:: The problem ::
Your answer should be the records, restated word for word.

:: Extracted information ::

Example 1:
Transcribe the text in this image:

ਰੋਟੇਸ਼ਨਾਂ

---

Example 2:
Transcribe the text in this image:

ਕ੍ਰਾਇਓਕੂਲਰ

:: Reply ::
Example 1:
Transcribe the text in this image:

ਰੋਟੇਸ਼ਨਾਂ

---

Example 2:
Transcribe the text in this image:

ਕ੍ਰਾਇਓਕੂਲਰ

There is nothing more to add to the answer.